Not much similar, but this reminds me of a 2016 post I made about Syria. May Iran also get a chance at a new start. 

Just look at the lights: Assad’s territory was growing poorer as opposition’s economy advanced
Picture (about Syria, not Iran) from the article: Just look at the lights: Assad’s territory was growing poorer as opposition’s economy advanced [click on the picture for the article.] Autocrats suppressing their own people make themselves weak.

Addendum: What I didn't take time earlier to say was what I thought everyone knew: that the Shah had been put in place by the British, replacing a democratic leader who had been (responding to democratic demand) going to nationalise the fossil fuel companies the British wanted to keep owning. It became very oppressive. The Islamic revolution was expected to be better, and initially freed political prisoners, but eventually proved worse, with even more repression. The most beautiful way to learn this history I know of is by reading Persepolis (1). Anyway, this is why I was surprised and curious about who was choosing the prince to be a spokesperson for the Iranian opposition.
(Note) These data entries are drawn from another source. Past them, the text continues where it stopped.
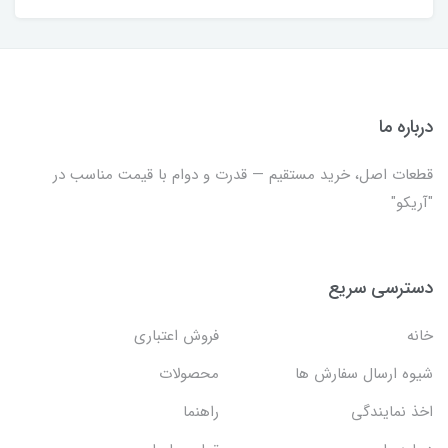
درباره ما
قطعات اصل، خرید مستقیم — قدرت و دوام با قیمت مناسب در
"آریکو"
دسترسی سریع
خانه
فروش اعتباری
شیوه ارسال سفارش ها
محصولات
اخذ نمایندگی
راهنما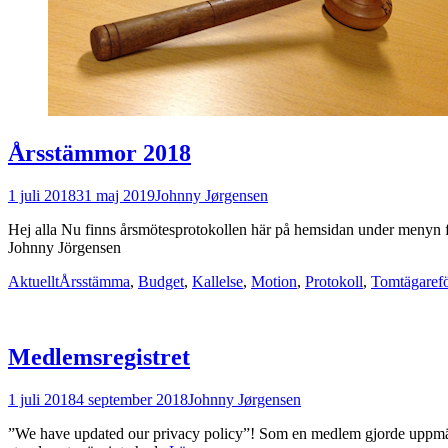
Årsstämmor 2018
Postades
Författare
1 juli 2018
31 maj 2019
Johnny Jørgensen
den
Hej alla Nu finns årsmötesprotokollen här på hemsidan under menyn f
Johnny Jörgensen
Kategorier
Taggar
Aktuellt
Årsstämma
,
Budget
,
Kallelse
,
Motion
,
Protokoll
,
Tomtägaref
Medlemsregistret
Postades
Författare
1 juli 2018
4 september 2018
Johnny Jørgensen
den
”We have updated our privacy policy”! Som en medlem gjorde uppmärk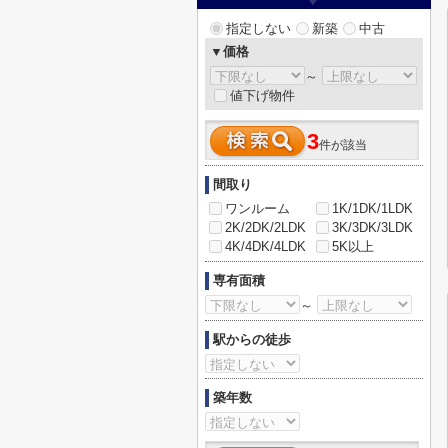
指定しない
新築
中古
▼価格
～
値下げ物件
3
件が該当
間取り
ワンルーム
1K/1DK/1LDK
2K/2DK/2LDK
3K/3DK/3LDK
4K/4DK/4LDK
5K以上
専有面積
～
駅からの徒歩
築年数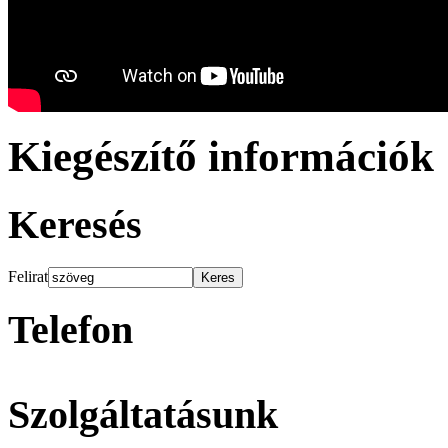
Kiegészítő információk
Keresés
Felirat
Telefon
Szolgáltatásunk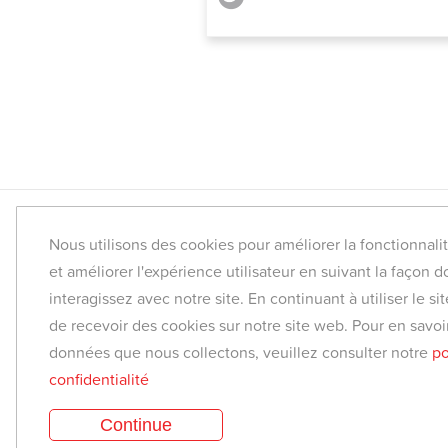
Nous utilisons des cookies pour améliorer la fonctionnali
Trouver une classe
et améliorer l'expérience utilisateur en suivant la façon 
Yoga corporatif
interagissez avec notre site. En continuant à utiliser le s
de recevoir des cookies sur notre site web. Pour en savoir
Médias et revue de presse
données que nous collectons, veuillez consulter notre
po
Conseiller de yoga
confidentialité
Êtes-vous un enseignant?
Continue
Êtes-vous un studio?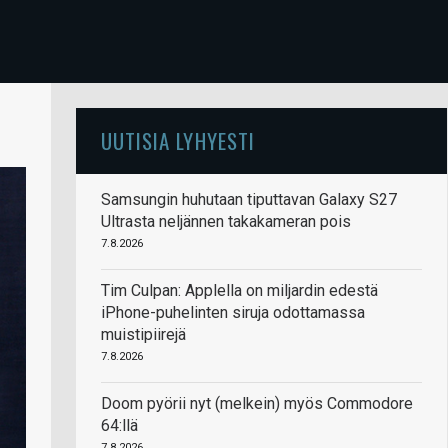
UUTISIA LYHYESTI
Samsungin huhutaan tiputtavan Galaxy S27
Ultrasta neljännen takakameran pois
7.8.2026
Tim Culpan: Applella on miljardin edestä
iPhone-puhelinten siruja odottamassa
muistipiirejä
7.8.2026
Doom pyörii nyt (melkein) myös Commodore
64:llä
7.8.2026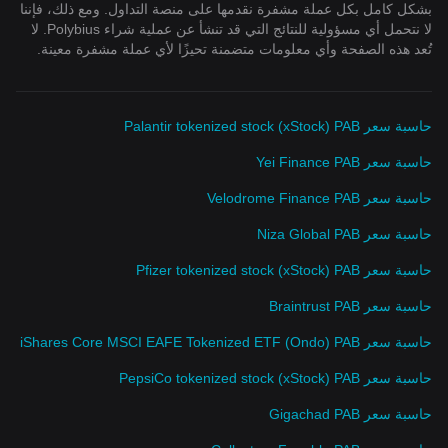
بشكل كامل بكل عملة مشفرة نقدمها على منصة التداول. ومع ذلك، فإننا
لا نتحمل أي مسؤولية للنتائج التي قد تنشأ عن عملية شراء Polybius. لا
تُعد هذه الصفحة وأي معلومات متضمنة تحيزًا لأي عملة مشفرة معينة.
حاسبة سعر Palantir tokenized stock (xStock) PAB
حاسبة سعر Yei Finance PAB
حاسبة سعر Velodrome Finance PAB
حاسبة سعر Niza Global PAB
حاسبة سعر Pfizer tokenized stock (xStock) PAB
حاسبة سعر Braintrust PAB
حاسبة سعر iShares Core MSCI EAFE Tokenized ETF (Ondo) PAB
حاسبة سعر PepsiCo tokenized stock (xStock) PAB
حاسبة سعر Gigachad PAB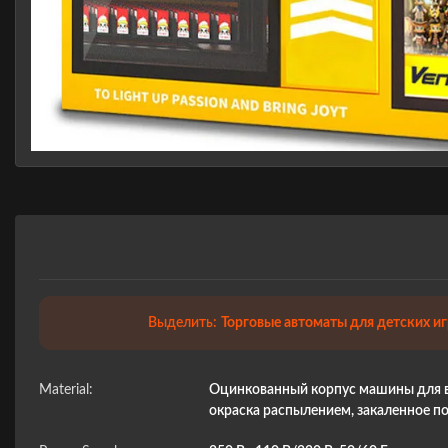
Выделить:
Торговые автоматы для детских 
Material:
Оцинкованный корпус машины для в
окраска распылением, закаленное п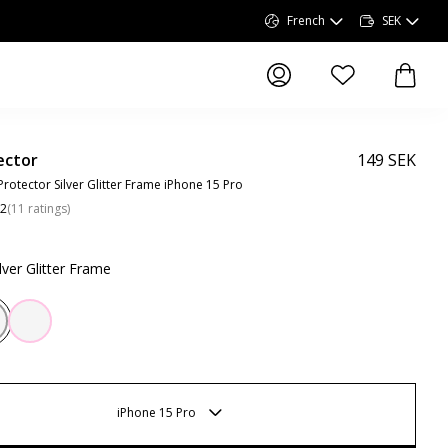
French
SEK
articles dans la li
article
ector
149 SEK
rotector Silver Glitter Frame iPhone 15 Pro
.2
(
11
ratings
)
ilver Glitter Frame
iPhone 15 Pro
Here are three further perspectives I've learnt:
  • On 25 January 2026, the Washington Post published another article about Iran, and I commented again about it on Mastodon. The Post had not backed or mentioned the Shah's son, but did include video of protestors chanting his name. This time I got a response that explained the other position. Apparently the prince is the only opposition leader not in jail, able to do coordinating, and he has promised to hold a referendum on whether Iran should become a constitutional monarchy (like a lot of Europe) or a Republic. While not being entirely trusted, the Prince is seen as almost certainly better than the theocracy, so people are willing to take the gamble.
  • On 26 January 2026, during an ice storm that massively disrupted even public transportation in Berlin, I randomly met a woman on a platform from Egypt who had overlapping education with my own (Chicago and Hertie School). She told me (at first reluctantly) that the Iranian revolution was seen as the US having gotten tired of the Shah, and now the current problems are seen as the US interfering again. OK, so this was a narrative I had never heard before, that the US was part of the Iranian revolution.
  • Mid February 2026, overheard in a Berlin coffeeshop, someone presumably from somewhere in the "region" of Iran was pumping an Iranian woman for details of what was happening in Iran with the protests. Then he told her "They will destroy all the heavy infrastructure of your country. They will set it back 200, 300 years. This is not really about the US and Iran. It is about the US and China. Iran has been too nice to China."  [note: I wouldn't say it's presently like it was in 1800 in either Libya or Iraq. I'd guess it's more like 1970, but then I'm not there.]
  • March 2026 – proper journalism https://nymag.com/intelligencer/article/iranian-diaspora-fights-iran-war.html which I got from twitter. A quote:
    • "Since the January uprisings and massacres, I had been doing interviews and writing publicly that Pahlavi had no experience and was being positioned by Israel and the U.S. the way Ahmed Chalabi had been positioned before the invasion of Iraq: a diaspora figure of convenience, palatable to western interests, his actual relationship to the Iranian people a secondary concern. For this, I was being called pro-regime. Not by the Islamic Republic but by Iranians, some of whom I had known for years." – ,
Again, the fact that narratives exist doesn't make them truths. I'm not supporting any of these narratives, I don't know enough. Rather, I'm reporting what people are saying, and being told. For everyone like me trying to get their head around this amazing part of the world, I hope being exposed to a few more directly-informed perspectives helps that process.